Campagne européenne célébrant « la liberté dans le hijab » : la droite et l’extrême droite françaises s’emballent
Lancée jeudi par le Conseil de l’Europe, vigie des droits humains sur le continent contre les discriminations et cofinancée par l’Union européenne, une campagne proposant sur les réseaux sociaux des portraits de plusieurs jeunes femmes, voilées sur une moitié de l’image, non voilées sur l’autre, a finalement été retirée.
Un message en anglais indiquait notamment : « Beauty is in diversity as freedom is in hijab » (la beauté est dans la diversité comme la liberté est dans le hijab).
Passée tout d’abord relativement inaperçue, elle a fini par déclencher une vive polémique en France, où le voile islamique est une question sensible depuis plus de 30 ans.
D’autant que le pays est entré dans une campagne présidentielle où sont très présents les thèmes de l’identité, de l’islam, de l’immigration.
Jugeant la campagne « opposée à [ses] valeurs » car « prônant le port du voile », « la France a fait part de sa désapprobation extrêmement vive, d’où [son] retrait », a expliqué mardi soir à la chaîne LCI la secrétaire d’État chargée de la Jeunesse Sarah El Haïry.
« Évidemment nous défendons la liberté de conviction, la laïcité, la liberté religieuse mais cette vidéo ne prône pas ça. Cette vidéo prône le voile comme élément identitaire », a-t-elle lancé.
Le ministre des Affaires étrangères Jean-Yves Le Drian a de son côté qualifié mercredi la campagne de « choquante » du fait de sa « promotion active d’un signe religieux ou vestimentaire particulier ».
« Cette campagne, par le contenu des messages passés, par les réactions qu’elle a suscitées, a de fait conduit au résultat inverse à celui recherché », a poursuivi le ministre devant le Sénat français, appelant la secrétaire générale du Conseil de l’Europe à « confirmer publiquement la suppression de ces tweets ».
« Combattre tout type de discours de haine »
« Ces tweets ont été retirés et nous allons réfléchir à une meilleure présentation de ce projet », avait fait savoir mardi le Conseil de l’Europe, basé à Strasbourg.
Ils « faisaient partie d’un projet conjoint » du Conseil et de l’Union européenne « contre la discrimination, dont l’objectif était de sensibiliser à la nécessité de respecter la diversité et l’inclusion et de combattre tout type de discours de haine », avait encore justifié le Conseil dans un communiqué.
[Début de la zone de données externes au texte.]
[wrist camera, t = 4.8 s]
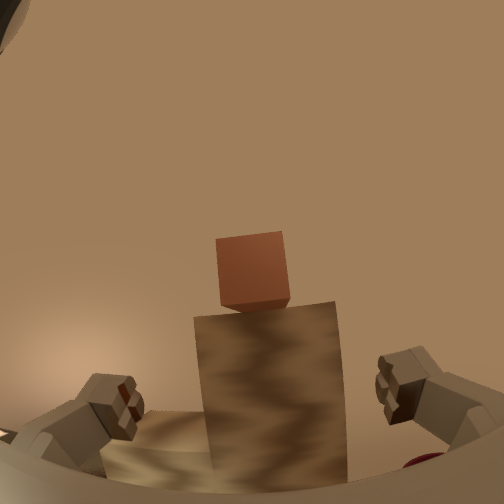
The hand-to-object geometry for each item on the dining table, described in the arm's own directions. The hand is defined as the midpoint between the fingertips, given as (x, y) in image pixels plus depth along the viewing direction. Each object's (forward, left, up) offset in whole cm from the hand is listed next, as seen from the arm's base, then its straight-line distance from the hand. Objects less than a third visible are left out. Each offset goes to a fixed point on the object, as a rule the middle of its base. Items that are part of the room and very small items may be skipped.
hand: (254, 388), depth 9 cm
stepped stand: (-5, +17, -23) cm, 29 cm away
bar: (0, +12, +3) cm, 13 cm away
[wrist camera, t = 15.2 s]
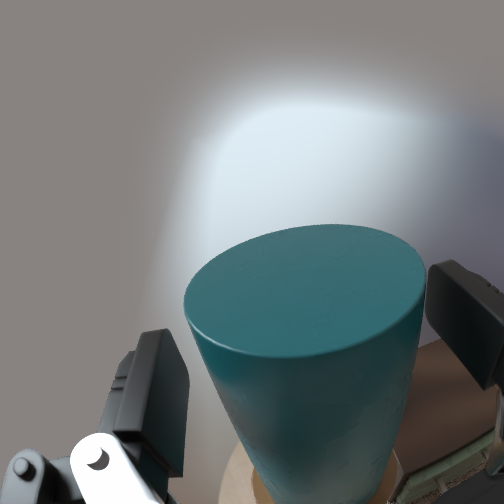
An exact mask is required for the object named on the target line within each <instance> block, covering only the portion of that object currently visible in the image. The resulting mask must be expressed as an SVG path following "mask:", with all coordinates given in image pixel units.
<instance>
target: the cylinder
mask: <svg viewBox="0 0 504 504" xmlns="http://www.w3.org/2000/svg"><path fill="white" fill-rule="evenodd" d="M425 290H426V270H425V266H424V263H423V261H422V259H421V257H420V255H419V254H418V253H417V252H416V250H415V249H414V248H413V247H411V246H410V245H409V244H408V243H406V242H405V241H403V240H402V239H400V238H398V237H396V236H394V235H392V234H389V233H386V232H384V231H380V230H376V229H373V228H368V227H363V226H354V225H339V224H327V225H326V224H325V225H311V226H302V227H296V228H290V229H285V230H280V231H276V232H273V233H269V234H265V235H262V236H259V237H256V238H253V239H250V240H248V241H245V242H243V243H241V244H238V245H236V246H234V247H232V248H230V249H228V250H226V251H225V252H223V253H221V254H219V255H218V256H216V257H215V258H213V259H212V260H211V261H209V262H208V263H207V264H206V265H205V266H203V267H202V268H201V269H200V270H199V271H198V273H196V275H195V276H194V277H193V278H192V280H191V281H190V283H189V285H188V287H187V289H186V292H185V295H184V305H183V306H184V312H185V316H186V319H187V321H188V324H189V326H190V329H191V331H192V334H193V336H194V338H195V341H196V344H197V346H198V348H199V351H200V353H201V356H202V358H203V360H204V363H205V365H206V367H207V370H208V372H209V374H210V377H211V379H212V381H213V383H214V386H215V388H216V390H217V392H218V395H219V397H220V399H221V401H222V403H223V405H224V408H225V410H226V412H227V414H228V416H229V418H230V420H231V422H232V424H233V426H234V428H235V430H236V432H237V434H238V436H239V439H240V441H241V442H242V444H243V446H244V448H245V450H246V452H247V454H248V456H249V458H250V460H251V462H252V464H253V466H254V468H255V469H256V471H257V473H258V475H259V477H260V479H261V480H262V482H263V484H264V486H265V488H266V489H267V491H268V493H269V495H270V496H271V498H272V500H273V501H274V503H275V504H366V503H367V502H368V501H369V500H370V499H371V498H372V497H373V495H374V494H375V493H376V491H377V489H378V487H379V485H380V482H381V480H382V477H383V475H384V472H385V469H386V466H387V464H388V461H389V458H390V455H391V452H392V449H393V446H394V443H395V440H396V437H397V433H398V430H399V427H400V423H401V420H402V416H403V413H404V409H405V405H406V401H407V397H408V393H409V389H410V384H411V380H412V375H413V370H414V366H415V360H416V355H417V350H418V344H419V338H420V331H421V324H422V317H423V309H424V300H425Z"/></svg>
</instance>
Les tweets « reflétaient les déclarations faites de manière individuelle par des participants dans l’un des ateliers du projet et ne représentent pas la position du Conseil de l’Europe ou de sa secrétaire générale » Marija Pejčinović Burić, avait encore assuré l’organisation.
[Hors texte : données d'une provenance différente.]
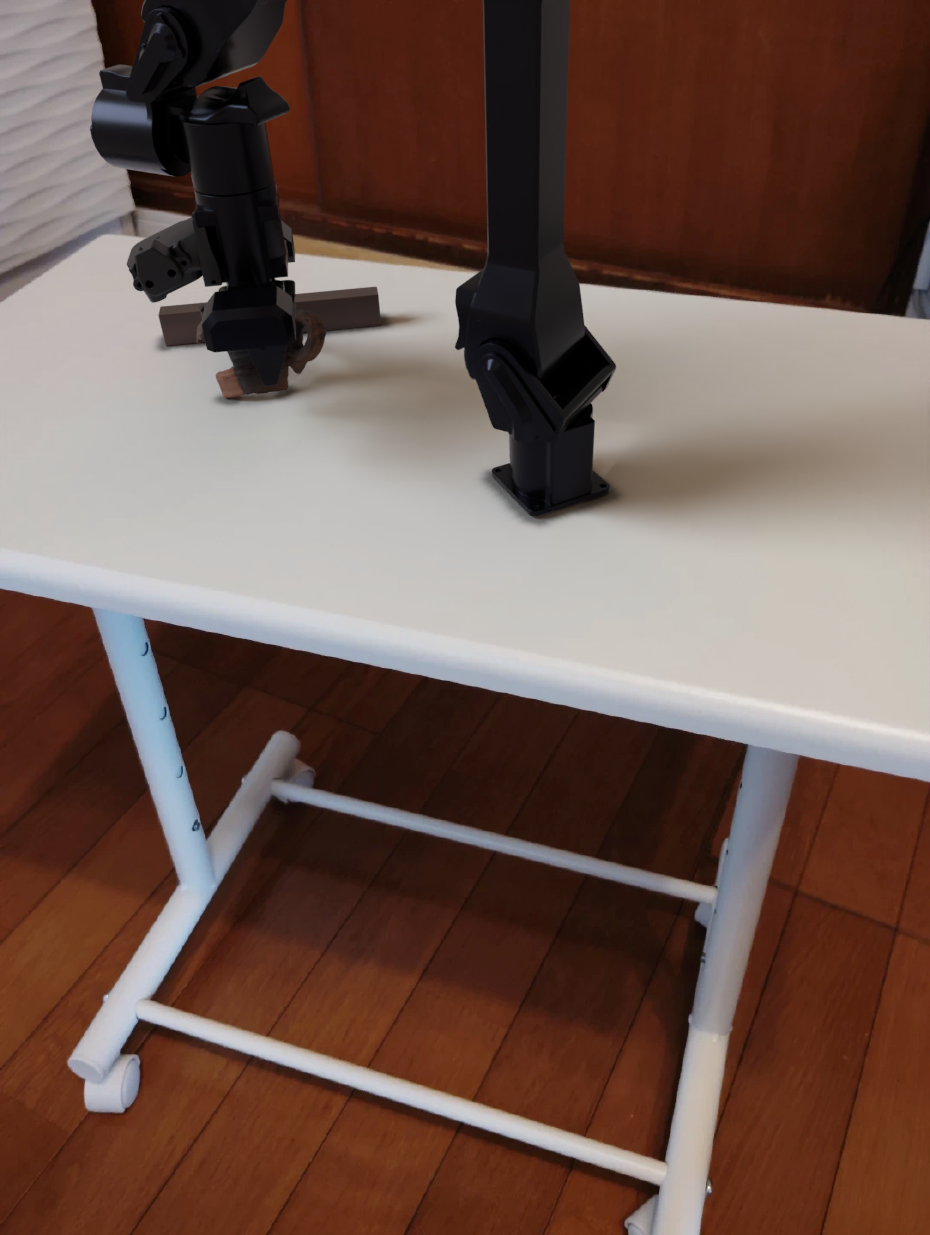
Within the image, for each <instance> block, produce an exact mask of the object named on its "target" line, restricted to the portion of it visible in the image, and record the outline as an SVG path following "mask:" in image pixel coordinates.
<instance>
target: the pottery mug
mask: <svg viewBox="0 0 930 1235" xmlns="http://www.w3.org/2000/svg"><path fill="white" fill-rule="evenodd" d="M204 307H205V304H203V305H201V306H200V307H199V310H200V313H201V317H202V319H203V313H204ZM295 312H296V315H295V323H296V341H295V342H293V343H291V344H290V345H287V349H286V352H285V356H284V360H283V364H282V368H281V373H280V377H279V381H278V384H277V385H273V386H265V385H264V384H263V382H262V380H261V378H260V376H259V374H258V372H257V370H256V368H255V366H254V364H253V361H252V359H251V357H250V355H249V353H248V351H247V349H246V350H235V351H226V352H227V354H228V356H229V360H230V362H231V364H232V366H230V368H227V369H223V370H222V371H218V372H217V373H215V379H216V382H217V384H218V386H219V388H220V392H221V394H222V397H223V398H224V399H229V398H231V399H232V398H237V397H241V396H247V395H252V394H256V395H261V394H262V395H263V394H264V395H265V394H269V393H276V392H284V391H288V390H289V375H290V374H289V369H292V371H293V372H294V373H295V374H296V375H297V374H298V375H300V374H302V373H303V371H304V370H305V368H306V365H307V363H308V362H312V361H314V360H315V359H316V358H317V357H318V356H319V355H320V353H321V351H322V349H323V347H324V344H325V339H326V336H327V330H325V328H324V325H323V322H322V320H321V318H320V317H319V316H318V315H317V314H316V313H314V312H313V311H310V310H302V309H298V310H295ZM304 326H306V328H307V332H306V333H307V337H306V340H305V342H304V334H303V328H304ZM196 337H197V341H196V343H195V344H197V345H201V343H203V342H202V341H203V340H204V339H205V338H204V333H203V329H202V320H201V322H200V324H199V325H198V328H197V336H196Z"/></svg>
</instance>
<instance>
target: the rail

La campagne a notamment déclenché la colère de l’extrême droite française, le pamphlétaire et probable candidat à la présidentielle Éric Zemmour dénonçant ainsi un « jihad publicitaire ».
« Cette communication européenne en faveur du voile islamiste est scandaleuse et indécente alors que des millions de femmes se battent avec courage contre cet asservissement », a fustigé de son côté Marine Le Pen, candidate du Rassemblement national.
À droite, la présidente de l’Île-de-France (région parisienne), Valérie Pécresse, a elle aussi fait part de sa « stupeur », estimant que le voile n’était « pas un symbole de liberté mais de soumission ».
À gauche, l’ancienne ministre socialiste des Droits des femmes, Laurence Rossignol, a estimé elle aussi que « dire que la liberté est dans le hijab » revenait à « en faire la promotion ».